WHAT YOU NEED TO DO → Copy out all lines in the data below containing the string "This".

*** Begin section ***

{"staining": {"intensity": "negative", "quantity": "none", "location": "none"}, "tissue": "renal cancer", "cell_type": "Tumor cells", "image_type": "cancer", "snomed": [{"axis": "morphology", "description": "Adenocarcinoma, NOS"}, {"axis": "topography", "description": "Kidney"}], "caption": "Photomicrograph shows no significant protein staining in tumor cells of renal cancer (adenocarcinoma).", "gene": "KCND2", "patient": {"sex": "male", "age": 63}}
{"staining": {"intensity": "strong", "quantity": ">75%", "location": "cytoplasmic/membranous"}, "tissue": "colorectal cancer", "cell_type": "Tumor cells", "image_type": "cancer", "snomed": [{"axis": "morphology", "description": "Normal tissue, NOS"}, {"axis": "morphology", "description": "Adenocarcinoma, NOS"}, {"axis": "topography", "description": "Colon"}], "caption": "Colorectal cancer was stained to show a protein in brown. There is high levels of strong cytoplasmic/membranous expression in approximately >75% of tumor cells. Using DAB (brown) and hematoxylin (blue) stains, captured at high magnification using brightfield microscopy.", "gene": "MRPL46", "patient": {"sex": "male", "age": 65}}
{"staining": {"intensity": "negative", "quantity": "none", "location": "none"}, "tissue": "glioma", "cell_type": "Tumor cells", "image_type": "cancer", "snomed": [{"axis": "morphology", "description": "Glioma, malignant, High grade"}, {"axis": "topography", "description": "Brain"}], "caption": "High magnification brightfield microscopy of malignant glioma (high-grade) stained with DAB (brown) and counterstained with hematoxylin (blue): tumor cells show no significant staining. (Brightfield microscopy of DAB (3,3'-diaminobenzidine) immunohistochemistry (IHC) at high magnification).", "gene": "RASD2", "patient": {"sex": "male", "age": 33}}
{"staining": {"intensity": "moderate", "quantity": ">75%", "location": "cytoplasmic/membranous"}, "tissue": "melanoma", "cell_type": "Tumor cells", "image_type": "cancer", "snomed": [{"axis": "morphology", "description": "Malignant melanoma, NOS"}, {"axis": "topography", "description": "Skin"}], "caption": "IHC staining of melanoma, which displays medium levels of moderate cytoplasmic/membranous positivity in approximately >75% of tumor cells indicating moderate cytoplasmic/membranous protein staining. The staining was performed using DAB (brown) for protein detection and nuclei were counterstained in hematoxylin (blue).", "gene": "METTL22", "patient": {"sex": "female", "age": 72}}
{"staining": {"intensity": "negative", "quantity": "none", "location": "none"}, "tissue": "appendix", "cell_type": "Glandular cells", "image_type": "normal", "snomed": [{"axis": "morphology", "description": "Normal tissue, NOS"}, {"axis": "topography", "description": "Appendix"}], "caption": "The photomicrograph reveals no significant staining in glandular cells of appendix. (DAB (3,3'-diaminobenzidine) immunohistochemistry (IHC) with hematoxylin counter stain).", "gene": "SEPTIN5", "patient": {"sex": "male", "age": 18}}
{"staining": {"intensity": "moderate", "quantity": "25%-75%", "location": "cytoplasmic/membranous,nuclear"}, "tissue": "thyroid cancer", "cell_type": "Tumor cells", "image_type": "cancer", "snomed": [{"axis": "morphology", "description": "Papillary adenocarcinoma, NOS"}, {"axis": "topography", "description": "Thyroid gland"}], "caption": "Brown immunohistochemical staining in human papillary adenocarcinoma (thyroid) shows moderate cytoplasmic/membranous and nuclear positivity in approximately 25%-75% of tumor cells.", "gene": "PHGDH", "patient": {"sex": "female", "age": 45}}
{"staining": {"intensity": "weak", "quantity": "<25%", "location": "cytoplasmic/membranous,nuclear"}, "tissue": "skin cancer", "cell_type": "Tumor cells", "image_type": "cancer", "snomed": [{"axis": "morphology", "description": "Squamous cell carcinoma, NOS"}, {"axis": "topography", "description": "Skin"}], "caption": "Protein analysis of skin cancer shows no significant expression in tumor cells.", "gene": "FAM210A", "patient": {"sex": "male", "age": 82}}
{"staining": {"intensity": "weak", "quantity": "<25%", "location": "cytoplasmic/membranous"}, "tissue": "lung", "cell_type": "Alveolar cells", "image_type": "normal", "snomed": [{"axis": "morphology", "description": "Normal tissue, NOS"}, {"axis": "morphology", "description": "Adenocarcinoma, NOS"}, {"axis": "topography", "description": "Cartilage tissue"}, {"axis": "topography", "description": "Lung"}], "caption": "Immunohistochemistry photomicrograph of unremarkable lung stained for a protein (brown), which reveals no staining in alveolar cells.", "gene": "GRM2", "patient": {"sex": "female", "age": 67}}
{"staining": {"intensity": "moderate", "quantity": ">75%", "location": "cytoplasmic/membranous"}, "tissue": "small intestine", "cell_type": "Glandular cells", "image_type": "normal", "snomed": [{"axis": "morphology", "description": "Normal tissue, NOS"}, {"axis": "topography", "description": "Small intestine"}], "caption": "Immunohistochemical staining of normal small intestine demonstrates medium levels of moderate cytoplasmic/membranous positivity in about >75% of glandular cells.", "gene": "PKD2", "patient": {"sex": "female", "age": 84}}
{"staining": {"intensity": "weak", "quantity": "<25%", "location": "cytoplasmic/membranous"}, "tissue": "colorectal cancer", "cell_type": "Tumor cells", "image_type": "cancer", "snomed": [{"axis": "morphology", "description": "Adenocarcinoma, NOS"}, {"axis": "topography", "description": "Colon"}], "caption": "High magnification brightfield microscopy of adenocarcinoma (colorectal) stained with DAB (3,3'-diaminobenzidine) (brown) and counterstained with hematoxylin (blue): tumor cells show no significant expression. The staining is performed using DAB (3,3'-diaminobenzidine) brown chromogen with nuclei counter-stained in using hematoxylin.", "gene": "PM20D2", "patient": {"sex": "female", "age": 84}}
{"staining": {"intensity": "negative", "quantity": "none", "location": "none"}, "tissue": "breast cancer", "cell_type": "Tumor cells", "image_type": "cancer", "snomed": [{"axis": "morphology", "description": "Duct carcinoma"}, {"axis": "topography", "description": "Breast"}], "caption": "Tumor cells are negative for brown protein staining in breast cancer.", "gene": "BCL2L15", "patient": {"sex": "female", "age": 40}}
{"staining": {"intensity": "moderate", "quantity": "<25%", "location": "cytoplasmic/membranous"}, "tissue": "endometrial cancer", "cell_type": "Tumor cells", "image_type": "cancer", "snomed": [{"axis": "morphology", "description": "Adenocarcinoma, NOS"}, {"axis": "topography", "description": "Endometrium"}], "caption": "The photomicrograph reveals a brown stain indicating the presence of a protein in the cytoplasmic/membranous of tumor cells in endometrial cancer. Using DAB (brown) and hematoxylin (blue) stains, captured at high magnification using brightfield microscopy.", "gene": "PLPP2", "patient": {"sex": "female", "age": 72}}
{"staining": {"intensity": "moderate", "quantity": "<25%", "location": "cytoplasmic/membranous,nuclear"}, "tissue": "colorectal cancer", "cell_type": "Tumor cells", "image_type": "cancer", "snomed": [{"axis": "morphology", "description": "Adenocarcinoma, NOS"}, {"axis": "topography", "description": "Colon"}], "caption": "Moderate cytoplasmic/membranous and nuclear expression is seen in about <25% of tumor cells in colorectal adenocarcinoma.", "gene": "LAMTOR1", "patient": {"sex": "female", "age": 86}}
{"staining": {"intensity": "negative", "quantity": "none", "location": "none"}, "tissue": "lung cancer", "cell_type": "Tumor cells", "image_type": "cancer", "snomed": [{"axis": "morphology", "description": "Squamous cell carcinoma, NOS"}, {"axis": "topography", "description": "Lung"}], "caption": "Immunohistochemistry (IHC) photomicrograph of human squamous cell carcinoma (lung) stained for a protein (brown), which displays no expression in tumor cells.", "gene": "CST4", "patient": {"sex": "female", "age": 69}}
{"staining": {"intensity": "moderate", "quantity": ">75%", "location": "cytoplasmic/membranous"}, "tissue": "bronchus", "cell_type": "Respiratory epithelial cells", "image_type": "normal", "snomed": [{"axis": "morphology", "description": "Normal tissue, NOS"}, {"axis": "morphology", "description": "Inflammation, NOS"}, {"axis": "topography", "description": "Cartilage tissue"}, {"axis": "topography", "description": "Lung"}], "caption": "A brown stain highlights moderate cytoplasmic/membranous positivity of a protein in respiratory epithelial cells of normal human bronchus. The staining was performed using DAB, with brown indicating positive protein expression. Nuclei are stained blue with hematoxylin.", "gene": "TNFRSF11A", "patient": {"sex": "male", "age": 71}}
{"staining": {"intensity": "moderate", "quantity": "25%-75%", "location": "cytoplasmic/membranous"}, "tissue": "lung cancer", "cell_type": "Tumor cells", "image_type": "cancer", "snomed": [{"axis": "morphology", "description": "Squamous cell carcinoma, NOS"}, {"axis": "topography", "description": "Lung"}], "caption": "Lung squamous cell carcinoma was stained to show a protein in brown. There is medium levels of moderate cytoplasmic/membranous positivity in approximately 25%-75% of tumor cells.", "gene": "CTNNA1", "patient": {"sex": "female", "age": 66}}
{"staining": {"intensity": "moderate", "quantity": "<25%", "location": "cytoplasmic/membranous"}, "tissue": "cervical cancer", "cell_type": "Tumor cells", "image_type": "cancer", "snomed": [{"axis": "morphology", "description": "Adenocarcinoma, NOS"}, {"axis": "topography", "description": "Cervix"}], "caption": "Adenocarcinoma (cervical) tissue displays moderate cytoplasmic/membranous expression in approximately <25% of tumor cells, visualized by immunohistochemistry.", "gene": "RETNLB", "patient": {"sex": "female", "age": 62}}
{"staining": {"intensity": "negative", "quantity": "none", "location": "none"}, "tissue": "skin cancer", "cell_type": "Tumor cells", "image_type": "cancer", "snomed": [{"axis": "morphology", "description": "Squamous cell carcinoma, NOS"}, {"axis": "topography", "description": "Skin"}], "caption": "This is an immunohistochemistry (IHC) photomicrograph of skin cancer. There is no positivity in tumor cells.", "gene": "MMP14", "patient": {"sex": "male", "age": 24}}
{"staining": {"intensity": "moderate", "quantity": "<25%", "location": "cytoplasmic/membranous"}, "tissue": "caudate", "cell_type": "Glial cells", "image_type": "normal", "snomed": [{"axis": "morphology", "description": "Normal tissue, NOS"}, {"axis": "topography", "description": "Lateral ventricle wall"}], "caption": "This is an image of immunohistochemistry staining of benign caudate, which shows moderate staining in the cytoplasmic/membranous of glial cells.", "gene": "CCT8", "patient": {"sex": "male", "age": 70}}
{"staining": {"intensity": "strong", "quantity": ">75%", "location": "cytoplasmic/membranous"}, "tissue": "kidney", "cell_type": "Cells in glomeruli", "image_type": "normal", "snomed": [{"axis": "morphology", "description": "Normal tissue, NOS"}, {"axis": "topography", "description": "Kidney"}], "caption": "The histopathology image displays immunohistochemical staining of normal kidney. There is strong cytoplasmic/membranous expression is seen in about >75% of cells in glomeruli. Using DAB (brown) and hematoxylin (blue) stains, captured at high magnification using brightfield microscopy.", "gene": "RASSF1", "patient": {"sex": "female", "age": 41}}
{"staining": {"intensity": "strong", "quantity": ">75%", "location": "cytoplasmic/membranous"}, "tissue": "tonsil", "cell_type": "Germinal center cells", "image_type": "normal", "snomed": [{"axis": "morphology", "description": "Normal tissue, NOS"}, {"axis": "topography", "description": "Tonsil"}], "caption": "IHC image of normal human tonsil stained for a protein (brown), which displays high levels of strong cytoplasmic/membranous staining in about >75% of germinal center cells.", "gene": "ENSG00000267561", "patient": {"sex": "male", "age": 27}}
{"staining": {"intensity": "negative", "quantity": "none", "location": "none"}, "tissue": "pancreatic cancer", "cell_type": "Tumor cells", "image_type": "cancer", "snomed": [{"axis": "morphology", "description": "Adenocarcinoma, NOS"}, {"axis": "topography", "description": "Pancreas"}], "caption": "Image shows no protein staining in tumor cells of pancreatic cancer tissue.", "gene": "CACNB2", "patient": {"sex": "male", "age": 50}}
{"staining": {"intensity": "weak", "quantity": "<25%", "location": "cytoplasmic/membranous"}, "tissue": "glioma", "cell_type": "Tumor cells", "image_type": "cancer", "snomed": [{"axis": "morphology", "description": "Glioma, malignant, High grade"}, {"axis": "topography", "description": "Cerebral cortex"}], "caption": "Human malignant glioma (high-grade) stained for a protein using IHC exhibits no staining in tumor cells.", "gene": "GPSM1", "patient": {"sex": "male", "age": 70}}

*** End section ***

EXERCISE RESPONSE →
{"staining": {"intensity": "negative", "quantity": "none", "location": "none"}, "tissue": "skin cancer", "cell_type": "Tumor cells", "image_type": "cancer", "snomed": [{"axis": "morphology", "description": "Squamous cell carcinoma, NOS"}, {"axis": "topography", "description": "Skin"}], "caption": "This is an immunohistochemistry (IHC) photomicrograph of skin cancer. There is no positivity in tumor cells.", "gene": "MMP14", "patient": {"sex": "male", "age": 24}}
{"staining": {"intensity": "moderate", "quantity": "<25%", "location": "cytoplasmic/membranous"}, "tissue": "caudate", "cell_type": "Glial cells", "image_type": "normal", "snomed": [{"axis": "morphology", "description": "Normal tissue, NOS"}, {"axis": "topography", "description": "Lateral ventricle wall"}], "caption": "This is an image of immunohistochemistry staining of benign caudate, which shows moderate staining in the cytoplasmic/membranous of glial cells.", "gene": "CCT8", "patient": {"sex": "male", "age": 70}}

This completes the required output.